HACKER Q&A
📣 yootis

What do I do about LastPass and how do I switch?


After using LastPass for many years, I have more than a thousand passwords stored in it. It's too many to make it practical to manually change them all. Is there a way to get all of them into something else, like BitWarden, and then [semi]automatically change them all?


  👤 fraXis Accepted Answer ✓
Yes, you can export them from LastPass as a csv file and import them into bitwarden.

But the steps to this correctly are this:

  1. Logout of LastPass
  2. Close your browser
  3. Open your browser
  4. Log into LastPass
  5. Perform the export from inside LastPass (before doing any other actions inside of LastPass)
If you don’t do the exact steps above, then when you do an export from LastPass, it most likely will export some of your passwords twice (so you will have duplicates). This is a known bug in LastPass that they have never fixed.

You also need to do this (from the bitwarden site):

“Some users have reported a bug which changes special characters in your passwords (&, <, >, and so on) to their HTML-encoded values (for example, &) in the printed export. If you observe this bug in your exported data, use a text editor to find and replace all altered values before importing into bitwarden.”
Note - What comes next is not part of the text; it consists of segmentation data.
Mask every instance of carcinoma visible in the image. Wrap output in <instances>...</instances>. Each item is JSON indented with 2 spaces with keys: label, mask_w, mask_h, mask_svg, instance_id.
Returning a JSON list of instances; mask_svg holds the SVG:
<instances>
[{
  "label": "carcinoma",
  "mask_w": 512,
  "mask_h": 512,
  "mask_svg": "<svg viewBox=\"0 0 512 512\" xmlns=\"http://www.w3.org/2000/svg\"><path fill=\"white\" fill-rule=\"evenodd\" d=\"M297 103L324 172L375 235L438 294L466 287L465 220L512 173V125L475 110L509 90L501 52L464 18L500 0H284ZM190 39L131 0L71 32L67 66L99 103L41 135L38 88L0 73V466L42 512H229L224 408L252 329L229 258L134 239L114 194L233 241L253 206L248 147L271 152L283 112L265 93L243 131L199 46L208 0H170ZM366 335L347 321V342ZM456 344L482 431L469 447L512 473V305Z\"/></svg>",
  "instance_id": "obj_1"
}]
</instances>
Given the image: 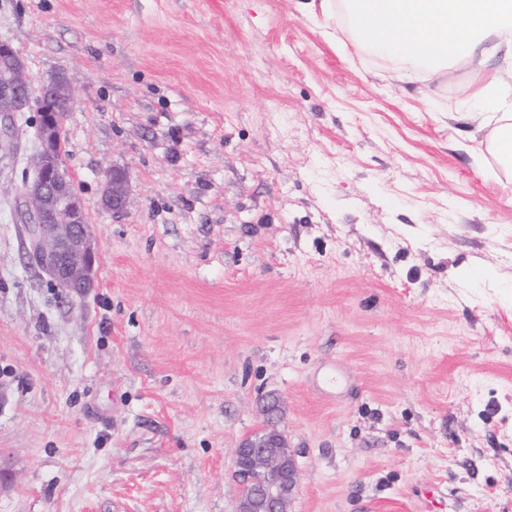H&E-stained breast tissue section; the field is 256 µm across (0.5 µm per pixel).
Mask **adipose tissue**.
<instances>
[{
    "instance_id": "adipose-tissue-1",
    "label": "adipose tissue",
    "mask_w": 512,
    "mask_h": 512,
    "mask_svg": "<svg viewBox=\"0 0 512 512\" xmlns=\"http://www.w3.org/2000/svg\"><path fill=\"white\" fill-rule=\"evenodd\" d=\"M336 15L342 33L388 59L479 78L457 88L463 119L488 131L473 160L512 175V0H337Z\"/></svg>"
}]
</instances>
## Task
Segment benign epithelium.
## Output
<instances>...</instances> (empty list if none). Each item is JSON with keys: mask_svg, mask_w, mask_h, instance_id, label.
Wrapping results in <instances>:
<instances>
[{"mask_svg": "<svg viewBox=\"0 0 512 512\" xmlns=\"http://www.w3.org/2000/svg\"><path fill=\"white\" fill-rule=\"evenodd\" d=\"M63 81L41 85L32 96V78L24 61L7 42L0 41V114L39 113L40 148L33 163V179L22 188L25 229L29 240L27 257L37 269L63 285L66 294H80L93 286L97 251L90 233L87 213L81 197L62 167L58 152L61 137V97ZM105 207L118 218L125 210L128 185L125 173L117 168L104 173ZM285 443L272 429L263 435L243 439L235 450V473L243 476L241 462L262 458L276 463L280 480L262 488L265 512H286L287 503L296 495L299 471L294 460L281 448Z\"/></svg>", "mask_w": 512, "mask_h": 512, "instance_id": "benign-epithelium-1", "label": "benign epithelium"}]
</instances>
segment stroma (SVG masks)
Wrapping results in <instances>:
<instances>
[{
  "instance_id": "1",
  "label": "stroma",
  "mask_w": 512,
  "mask_h": 512,
  "mask_svg": "<svg viewBox=\"0 0 512 512\" xmlns=\"http://www.w3.org/2000/svg\"><path fill=\"white\" fill-rule=\"evenodd\" d=\"M319 0H0L95 286L28 261L37 115L0 139V512H236L280 412L289 512H512V179L458 74L381 65ZM129 179L124 214L101 175ZM336 363L329 400L312 385Z\"/></svg>"
}]
</instances>
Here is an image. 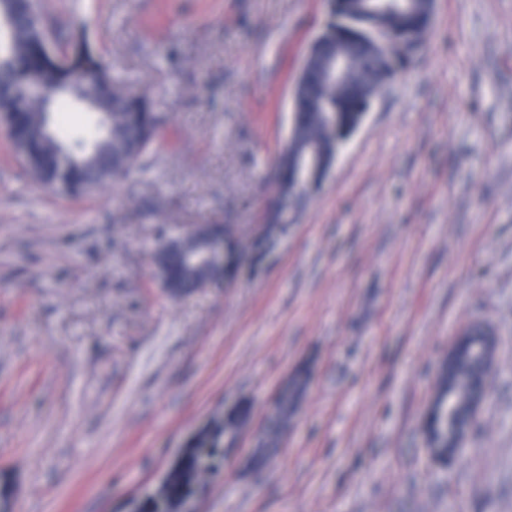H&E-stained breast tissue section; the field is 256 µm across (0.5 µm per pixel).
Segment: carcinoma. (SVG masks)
Listing matches in <instances>:
<instances>
[{"label": "carcinoma", "instance_id": "obj_1", "mask_svg": "<svg viewBox=\"0 0 512 512\" xmlns=\"http://www.w3.org/2000/svg\"><path fill=\"white\" fill-rule=\"evenodd\" d=\"M345 13V5H332V21L324 37L314 41L319 56L338 54L343 58L344 78L338 83L327 79L317 61L296 79L301 106L295 113V133L288 140V154L279 158L275 183L284 190L287 208L302 201L312 187L310 183L290 180V157L314 144L327 162L334 161L337 142L348 138L361 124L366 98L396 75L381 53L367 44L362 22L345 19ZM69 45L73 52L69 71L62 73L46 66L34 25L29 17H20L9 55L0 62V95L7 96L13 88L23 85L28 73L39 71L46 88L61 90L54 100V111L60 115L84 108V100L91 98L93 112L110 116L111 129L106 134L99 123L94 131L75 134L61 120L54 124V136L45 138L37 100L15 103L6 118L13 128V144L26 142L30 147L23 167L34 180L54 187L57 192L85 196L105 183V174L119 182L132 173L155 144L159 117L149 98L130 95L112 82L106 66L86 40H73ZM204 237L224 243V254L214 262L192 267L191 259ZM247 244L248 239L233 224H203L198 234L156 249L153 274L167 292L186 295L231 276L237 257ZM450 375L454 378L453 394L438 398L429 418V427L442 437L470 421L468 400L476 392H486L485 373L476 356L461 359L451 373L437 376V382L448 384ZM306 381V374L300 373L282 393L277 412L267 419L259 448L253 454L255 467L267 464L280 435L288 428ZM251 416V404L241 402L227 413L213 417L169 465L153 493L137 504L136 512H181L196 486L211 473L203 468L197 449L215 460L224 457L225 437L245 426Z\"/></svg>", "mask_w": 512, "mask_h": 512}]
</instances>
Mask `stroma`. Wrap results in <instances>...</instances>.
Returning a JSON list of instances; mask_svg holds the SVG:
<instances>
[{"label":"stroma","instance_id":"1","mask_svg":"<svg viewBox=\"0 0 512 512\" xmlns=\"http://www.w3.org/2000/svg\"><path fill=\"white\" fill-rule=\"evenodd\" d=\"M159 136L82 199L0 133V474L16 512H129L213 412L253 414L198 512H512V0H436L288 232L236 279L174 299L151 275L186 224H263L301 64L328 0H40ZM496 361L461 458L422 421L471 323ZM310 379L266 466L265 416Z\"/></svg>","mask_w":512,"mask_h":512}]
</instances>
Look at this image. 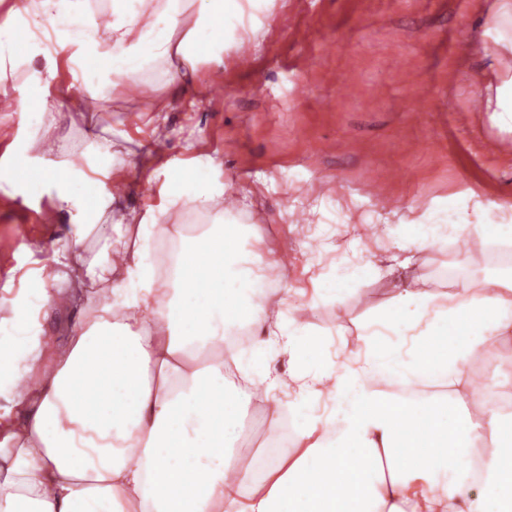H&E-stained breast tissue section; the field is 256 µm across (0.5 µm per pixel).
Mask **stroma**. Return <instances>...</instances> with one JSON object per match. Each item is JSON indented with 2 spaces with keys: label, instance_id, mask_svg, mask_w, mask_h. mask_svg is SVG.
Masks as SVG:
<instances>
[{
  "label": "stroma",
  "instance_id": "1",
  "mask_svg": "<svg viewBox=\"0 0 512 512\" xmlns=\"http://www.w3.org/2000/svg\"><path fill=\"white\" fill-rule=\"evenodd\" d=\"M498 0H274L248 58L229 50L223 65L198 64L183 82L87 92L60 64L42 100L38 128L0 109V165L88 169L94 145L109 141L122 195L141 212L159 201L164 163L210 157L243 209L219 201L206 223L232 216L262 246L287 243L294 201L326 194L352 203V223L424 208L438 196L473 190L512 219V133L493 124L487 102L512 78L499 51ZM70 224L51 193L0 189V284L52 258Z\"/></svg>",
  "mask_w": 512,
  "mask_h": 512
}]
</instances>
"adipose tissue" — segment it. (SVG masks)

The import into bitwarden procedure is located here:

https://bitwarden.com/help/import-from-lastpass/


👤 nrabulinski
I don’t understand how people still stayed with LastPass after all their controversies and pulling bait-and-switch on their customers well over a year ago at this point

👤 GOATS-
I exported my vault to CSV and imported them all into Bitwarden in one go.

👤 zikduruqe
Move over to https://www.passwordstore.org.

And if you want to use Age encryption - https://github.com/FiloSottile/passage


👤 TotoHorner
If someone credible could write a blog post on this, that would be very great

👤 zacharybk
I’ve been using Dashlane for a few years and I’ve been above-average happy. Here’s a blog post on how to make the move: https://www.techrepublic.com/article/transfer-passwords-last... Referral link for Dashlane: https://www.dashlane.com/en/im/jLhbGWdXVSnR

👤 studmuffin650
The easiest way is having lastpass export your vault of passwords as a CSV. Most other passwords managers (Bitwarden, 1Password, Dashlane, etc.) should be able to import that for you into their vaults.

I did this (moved from LastPass to 1Password) back when LastPass changed how they were doing their free vaults and with LastPass’s less than stellar track record on security. I will at least advocate for 1Password as their family vaults are amazing for sharing things securely with the wife and my parents.


👤 mrinterweb
Since they have everyone's password vaults, it is likely a matter of time before your vault is decrypted. You should change all of your last pass passwords.

👤 helloworld11
For years I've been telling people I know to NEVER trust all their security to one-password services. Given so many tech companies penchant for playing stupid and loose with internal security without customers even being aware of it, this kind of thing was bound to happen. All the worse to trust a password vault service under the circumstances.

Too many people who should know better on this site itself kept recommending things like Lastpass... Incredible.


👤 hepinhei
Besides the multibrowser / OS limitation, is there any other drawback on using native browser pass managers?

👤 suralind
You can export your data from LastPass and import it in e.g. 1Password. I did that ~2 years ago. No regrets.

👤 gwnywg
Some time ago I created a github page which is using google spreadsheet as back-end and in-browser aes encryption/decryption of secrets stored in that spreadsheet. It's not beautiful but good enough for me. Added bonus is I can easily take backups of that spreadsheet.

👤 somewhat_drunk
Convert to keepass and sync the key file across your devices with a cloud service.

👤 paulpauper
if you have crypto, transfer to new wallet asap. use offline computer and use something like VeraCrypt, which is open source and has been audited. don't trust cloud companies to do the encryption for you.

👤 renaissance_tea
Switched to self-hosted Bitwarden on my own domain behind a VPN. Everything on disk is encrypted.

👤 badrabbit
Why not something like keepass, bitwarden can also get pwned without your involvement.

Or be a luddite and write it on paper.


👤 FlyingSnake
I host a small VM and run dockerized Vaultwarden behind Nginx on it. It has been a solid setup so far.